Text for analysis:

========================================================================

As a VP of sales at early stage SaaS companies, what’s your best advice for reducing churn rate?

A few things that always work to drive down churn in the early days — and later:

  1. Make sure you have a strong Head of Customer Success … whose #1 goal is reducing churn. Too many early stage VPs of Sales don’t have a strong “wing person” running customer success. Go help the founders make the hire if there isn’t one. And importantly — resist the urge to have this Head of CS own upsells. That may seem to help you, but it will lead to a de-focusing on driving down churn.   More here.
  2. Go visit all your top customers in person, even once a quarter if you can. Far fewer customers churn if you visit them in person.  We’ve been saying this on SaaStr for 10+ years (!), and yet I see fewer and fewer sales execs flying to meet customers.  Yes, it was tough in 2020.  It’s not tough today.  More here.
  3. Read your team’s emails and listen to their calls. If you don’t, they’ll often say things that are just plain wrong. And lead to unnecessary churn.  More here.

========================================================================

Activities:
• a. Copy out the part of the churn advice text that opens with the words containing "1. Make sure" and closes with "churn.  More here.".
• b. Write what comes next in the advice on reducing SaaS churn, picking up after its final sentence.

Saved entries:
========================================================================

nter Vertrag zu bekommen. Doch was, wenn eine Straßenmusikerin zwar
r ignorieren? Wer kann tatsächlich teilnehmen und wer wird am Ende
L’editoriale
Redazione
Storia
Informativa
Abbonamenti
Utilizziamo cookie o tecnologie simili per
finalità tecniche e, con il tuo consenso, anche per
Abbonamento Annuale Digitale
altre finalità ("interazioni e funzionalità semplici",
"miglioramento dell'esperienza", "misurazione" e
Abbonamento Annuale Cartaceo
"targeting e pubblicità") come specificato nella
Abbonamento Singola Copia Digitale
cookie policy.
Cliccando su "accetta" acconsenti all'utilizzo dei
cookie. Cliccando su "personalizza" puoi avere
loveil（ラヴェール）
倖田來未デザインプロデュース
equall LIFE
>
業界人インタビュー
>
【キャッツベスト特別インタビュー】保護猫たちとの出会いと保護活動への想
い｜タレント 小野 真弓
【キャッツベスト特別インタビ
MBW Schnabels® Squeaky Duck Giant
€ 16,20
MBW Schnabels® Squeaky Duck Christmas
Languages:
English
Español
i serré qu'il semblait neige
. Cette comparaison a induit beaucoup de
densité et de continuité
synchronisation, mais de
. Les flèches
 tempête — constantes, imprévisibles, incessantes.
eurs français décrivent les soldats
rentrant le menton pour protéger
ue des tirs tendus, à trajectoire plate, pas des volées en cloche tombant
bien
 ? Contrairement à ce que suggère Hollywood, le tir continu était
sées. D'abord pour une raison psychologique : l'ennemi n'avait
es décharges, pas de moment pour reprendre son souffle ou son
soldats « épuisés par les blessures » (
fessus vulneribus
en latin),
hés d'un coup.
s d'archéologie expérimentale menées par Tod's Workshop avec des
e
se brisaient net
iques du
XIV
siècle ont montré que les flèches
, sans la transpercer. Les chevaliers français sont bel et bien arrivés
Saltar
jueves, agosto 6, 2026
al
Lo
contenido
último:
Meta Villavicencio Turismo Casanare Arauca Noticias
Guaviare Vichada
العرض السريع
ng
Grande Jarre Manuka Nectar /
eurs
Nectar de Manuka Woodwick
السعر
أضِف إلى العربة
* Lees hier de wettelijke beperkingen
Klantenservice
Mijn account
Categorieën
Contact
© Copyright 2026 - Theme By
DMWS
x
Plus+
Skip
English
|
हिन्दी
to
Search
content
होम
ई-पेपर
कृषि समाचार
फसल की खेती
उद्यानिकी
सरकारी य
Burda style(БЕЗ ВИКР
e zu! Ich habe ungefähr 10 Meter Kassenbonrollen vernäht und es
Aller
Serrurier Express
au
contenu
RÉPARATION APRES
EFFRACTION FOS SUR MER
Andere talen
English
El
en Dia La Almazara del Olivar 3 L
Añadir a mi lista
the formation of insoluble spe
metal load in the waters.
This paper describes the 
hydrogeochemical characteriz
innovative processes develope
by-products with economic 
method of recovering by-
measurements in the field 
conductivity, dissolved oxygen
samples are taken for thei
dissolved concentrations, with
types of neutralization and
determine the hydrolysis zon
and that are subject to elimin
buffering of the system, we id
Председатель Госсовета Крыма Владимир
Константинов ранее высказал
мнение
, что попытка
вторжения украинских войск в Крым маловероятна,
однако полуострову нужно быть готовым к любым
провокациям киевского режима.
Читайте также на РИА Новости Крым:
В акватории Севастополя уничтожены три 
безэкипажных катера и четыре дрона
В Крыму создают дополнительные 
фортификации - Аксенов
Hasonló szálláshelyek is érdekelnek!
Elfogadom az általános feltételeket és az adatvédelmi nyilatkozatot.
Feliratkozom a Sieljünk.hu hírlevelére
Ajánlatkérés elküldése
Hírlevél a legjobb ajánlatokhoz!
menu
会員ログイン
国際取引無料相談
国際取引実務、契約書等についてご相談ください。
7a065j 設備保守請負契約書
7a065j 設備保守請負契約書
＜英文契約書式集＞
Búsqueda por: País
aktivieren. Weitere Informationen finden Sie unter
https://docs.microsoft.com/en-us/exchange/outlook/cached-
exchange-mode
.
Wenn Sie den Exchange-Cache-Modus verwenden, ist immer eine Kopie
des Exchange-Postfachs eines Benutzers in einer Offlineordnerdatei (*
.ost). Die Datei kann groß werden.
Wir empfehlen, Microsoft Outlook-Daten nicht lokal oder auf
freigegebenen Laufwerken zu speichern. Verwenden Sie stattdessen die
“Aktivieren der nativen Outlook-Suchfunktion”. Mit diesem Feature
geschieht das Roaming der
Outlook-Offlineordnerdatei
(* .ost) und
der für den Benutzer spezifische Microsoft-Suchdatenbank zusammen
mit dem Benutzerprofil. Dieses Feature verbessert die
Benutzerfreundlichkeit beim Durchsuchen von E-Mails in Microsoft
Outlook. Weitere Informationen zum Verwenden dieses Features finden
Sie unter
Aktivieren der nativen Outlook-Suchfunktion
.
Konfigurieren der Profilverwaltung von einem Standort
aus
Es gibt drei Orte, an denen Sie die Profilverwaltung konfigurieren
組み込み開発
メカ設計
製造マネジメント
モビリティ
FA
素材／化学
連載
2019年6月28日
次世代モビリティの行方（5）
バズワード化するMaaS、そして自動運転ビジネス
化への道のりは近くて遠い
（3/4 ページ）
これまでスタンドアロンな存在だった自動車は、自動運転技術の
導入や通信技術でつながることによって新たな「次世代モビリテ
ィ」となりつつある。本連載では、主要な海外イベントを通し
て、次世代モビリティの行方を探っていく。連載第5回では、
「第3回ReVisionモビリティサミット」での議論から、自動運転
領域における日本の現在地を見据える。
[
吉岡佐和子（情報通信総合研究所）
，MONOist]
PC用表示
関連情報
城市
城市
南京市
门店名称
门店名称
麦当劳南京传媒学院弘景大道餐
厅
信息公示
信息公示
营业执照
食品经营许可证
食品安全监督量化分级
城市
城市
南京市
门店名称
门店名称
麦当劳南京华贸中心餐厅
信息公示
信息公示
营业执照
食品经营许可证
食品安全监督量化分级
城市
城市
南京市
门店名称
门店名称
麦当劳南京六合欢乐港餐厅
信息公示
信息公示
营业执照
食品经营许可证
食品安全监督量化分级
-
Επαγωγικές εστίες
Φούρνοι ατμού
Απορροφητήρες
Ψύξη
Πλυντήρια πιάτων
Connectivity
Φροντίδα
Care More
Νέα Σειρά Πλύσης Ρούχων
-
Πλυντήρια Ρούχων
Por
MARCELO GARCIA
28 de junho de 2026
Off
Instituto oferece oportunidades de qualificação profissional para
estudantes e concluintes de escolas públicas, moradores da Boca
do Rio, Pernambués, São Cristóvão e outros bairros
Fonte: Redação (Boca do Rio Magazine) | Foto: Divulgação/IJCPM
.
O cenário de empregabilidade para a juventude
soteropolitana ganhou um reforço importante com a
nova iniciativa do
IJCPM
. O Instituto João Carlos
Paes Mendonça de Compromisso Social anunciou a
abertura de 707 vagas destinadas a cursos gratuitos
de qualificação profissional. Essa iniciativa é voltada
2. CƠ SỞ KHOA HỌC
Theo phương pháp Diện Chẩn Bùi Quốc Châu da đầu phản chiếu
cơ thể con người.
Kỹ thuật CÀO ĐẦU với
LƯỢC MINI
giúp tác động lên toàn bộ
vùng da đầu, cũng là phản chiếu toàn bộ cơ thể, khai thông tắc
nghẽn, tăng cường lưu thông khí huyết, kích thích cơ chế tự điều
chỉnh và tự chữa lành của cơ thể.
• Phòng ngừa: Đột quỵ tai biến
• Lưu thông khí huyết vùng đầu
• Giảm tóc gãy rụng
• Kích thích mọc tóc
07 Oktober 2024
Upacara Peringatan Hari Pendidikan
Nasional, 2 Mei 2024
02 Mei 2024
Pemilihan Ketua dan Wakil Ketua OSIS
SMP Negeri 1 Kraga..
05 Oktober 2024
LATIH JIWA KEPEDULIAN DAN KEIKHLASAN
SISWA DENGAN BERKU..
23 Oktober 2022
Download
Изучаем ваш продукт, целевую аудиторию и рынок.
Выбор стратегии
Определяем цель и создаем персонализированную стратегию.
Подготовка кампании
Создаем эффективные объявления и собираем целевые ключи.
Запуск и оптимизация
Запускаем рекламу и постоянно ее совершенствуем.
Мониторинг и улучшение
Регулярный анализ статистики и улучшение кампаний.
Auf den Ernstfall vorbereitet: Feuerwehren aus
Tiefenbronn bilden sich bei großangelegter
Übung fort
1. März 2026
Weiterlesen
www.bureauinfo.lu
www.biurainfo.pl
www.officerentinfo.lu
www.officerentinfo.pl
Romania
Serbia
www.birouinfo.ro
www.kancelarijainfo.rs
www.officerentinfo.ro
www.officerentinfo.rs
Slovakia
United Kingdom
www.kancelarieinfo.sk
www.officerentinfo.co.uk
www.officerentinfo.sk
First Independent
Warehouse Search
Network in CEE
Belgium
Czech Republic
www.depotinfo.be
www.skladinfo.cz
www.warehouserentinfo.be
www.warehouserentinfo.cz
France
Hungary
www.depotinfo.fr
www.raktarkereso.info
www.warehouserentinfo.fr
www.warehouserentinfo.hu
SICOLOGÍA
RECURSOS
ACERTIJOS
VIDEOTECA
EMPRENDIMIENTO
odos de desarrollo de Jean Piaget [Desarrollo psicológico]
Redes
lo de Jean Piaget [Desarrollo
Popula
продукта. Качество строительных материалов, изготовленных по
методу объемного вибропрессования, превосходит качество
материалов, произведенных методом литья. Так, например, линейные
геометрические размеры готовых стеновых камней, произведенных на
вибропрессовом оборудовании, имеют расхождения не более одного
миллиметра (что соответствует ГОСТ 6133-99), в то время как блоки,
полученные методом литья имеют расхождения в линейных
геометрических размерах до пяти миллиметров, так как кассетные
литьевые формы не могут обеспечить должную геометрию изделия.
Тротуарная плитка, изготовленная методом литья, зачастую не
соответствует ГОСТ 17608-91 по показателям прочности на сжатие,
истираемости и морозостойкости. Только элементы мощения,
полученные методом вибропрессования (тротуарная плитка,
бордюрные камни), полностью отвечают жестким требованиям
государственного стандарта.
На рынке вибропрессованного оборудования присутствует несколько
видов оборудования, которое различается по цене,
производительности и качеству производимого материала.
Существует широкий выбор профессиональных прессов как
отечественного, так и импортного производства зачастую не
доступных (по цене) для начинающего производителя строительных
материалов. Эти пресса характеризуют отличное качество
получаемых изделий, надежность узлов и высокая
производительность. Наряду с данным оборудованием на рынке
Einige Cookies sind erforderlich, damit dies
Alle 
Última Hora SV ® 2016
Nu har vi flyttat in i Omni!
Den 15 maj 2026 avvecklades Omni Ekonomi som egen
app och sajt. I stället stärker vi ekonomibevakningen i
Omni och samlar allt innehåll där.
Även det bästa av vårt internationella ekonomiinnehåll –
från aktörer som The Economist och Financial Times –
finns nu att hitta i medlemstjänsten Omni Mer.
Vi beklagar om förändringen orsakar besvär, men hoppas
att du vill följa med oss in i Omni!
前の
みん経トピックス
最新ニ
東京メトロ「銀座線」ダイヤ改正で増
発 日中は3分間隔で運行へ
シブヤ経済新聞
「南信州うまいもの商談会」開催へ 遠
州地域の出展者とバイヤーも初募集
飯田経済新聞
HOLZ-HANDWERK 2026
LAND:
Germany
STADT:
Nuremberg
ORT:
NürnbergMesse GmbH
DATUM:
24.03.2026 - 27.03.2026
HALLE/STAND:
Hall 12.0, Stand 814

========================================================================

Outputs in order:
• a.
1. Make sure you have a strong Head of Customer Success … whose #1 goal is reducing churn. Too many early stage VPs of Sales don’t have a strong “wing person” running customer success. Go help the founders make the hire if there isn’t one. And importantly — resist the urge to have this Head of CS own upsells. That may seem to help you, but it will lead to a de-focusing on driving down churn.   More here.
  2. Go visit all your top customers in person, even once a quarter if you can. Far fewer customers churn if you visit them in person.  We’ve been saying this on SaaStr for 10+ years (!), and yet I see fewer and fewer sales execs flying to meet customers.  Yes, it was tough in 2020.  It’s not tough today.  More here.
  3. Read your team’s emails and listen to their calls. If you don’t, they’ll often say things that are just plain wrong. And lead to unnecessary churn.  More here.

• b.
  4. Put together a strong onboarding team. And drive up your activation rates and time-to-value. Try to get every single customer to fully be on-board within 30 days in general — or much faster for many apps. If they are slow to use you, they may never really use you. And they’ll be much more likely to churn.  More here.
  5. Do pilots, if customers want them. Don’t resist them. Too many sales execs resist pilots, since they seemingly add risk to the deal, and often force you to resell the deal just a few months later as the pilot ends, in essence. But a pilot also aligns everyone to value and gets them on the same page. And it in essence roots churn out and identifies it early, during the pilot — when there’s still a chance to do something about it. Just remember to do Paid Pilots only. No one values a Free Pilot, so no one put in the work on the prospect / customer side.  More here.

(Churn image from here)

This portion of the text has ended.